Disagreements in the care of critically ill children
Bioethics Briefing Note
To inform our discussions about the disagreements that can arise in the care of critically ill children, we commissioned two reviews of the literature and evidence relating to this area.
By Dr Neera Bhatia, Senior Lecturer in Law, Deakin University, School of Law, Melbourne, Australia
This review explores some of the challenges that are emerging in a changing healthcare landscape when disagreements occur between parents and healthcare professionals in the care and treatment of critically ill children. The key challenges for future legal, social and policy development that emerged from the literature are: (1) the role and impact of social media/internet in treatment decisions, (2) innovative treatments, and (3) child medical tourism.
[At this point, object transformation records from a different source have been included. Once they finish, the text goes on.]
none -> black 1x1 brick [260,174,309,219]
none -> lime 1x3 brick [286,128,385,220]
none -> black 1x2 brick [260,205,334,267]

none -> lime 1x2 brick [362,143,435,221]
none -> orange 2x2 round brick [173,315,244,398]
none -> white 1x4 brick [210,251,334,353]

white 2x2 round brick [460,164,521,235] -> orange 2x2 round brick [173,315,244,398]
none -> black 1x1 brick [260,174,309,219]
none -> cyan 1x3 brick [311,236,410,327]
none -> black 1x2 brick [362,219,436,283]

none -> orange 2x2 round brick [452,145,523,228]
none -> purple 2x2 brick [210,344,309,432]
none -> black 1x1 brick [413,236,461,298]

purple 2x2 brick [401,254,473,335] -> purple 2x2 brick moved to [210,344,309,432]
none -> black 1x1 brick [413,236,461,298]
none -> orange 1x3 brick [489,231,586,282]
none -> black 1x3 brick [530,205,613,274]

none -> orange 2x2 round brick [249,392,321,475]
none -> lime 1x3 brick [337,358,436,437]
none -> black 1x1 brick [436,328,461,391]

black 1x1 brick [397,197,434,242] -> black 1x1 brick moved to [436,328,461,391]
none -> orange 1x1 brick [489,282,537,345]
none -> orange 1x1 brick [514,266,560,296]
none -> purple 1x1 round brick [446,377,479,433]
By Louise Austin, Centre for Ethics in Medicine and Centre for Health, Law and Society, University of Bristol
This review explores the effectiveness and appropriateness of UK processes for the resolution of disputes about the care of critically ill children. It focuses upon five mechanisms for resolution: discussions between families and clinicians; second-opinion experts; clinical ethics committees; mediation; and court proceedings.
Neera Bhatia and Louise Austin were advised in the writing of these reviews by Richard Huxtable, Giles Birchley and Jonathan Ives from the University of Bristol. Any views expressed in the reviews are the authors’ own and not those of the Nuffield Council on Bioethics.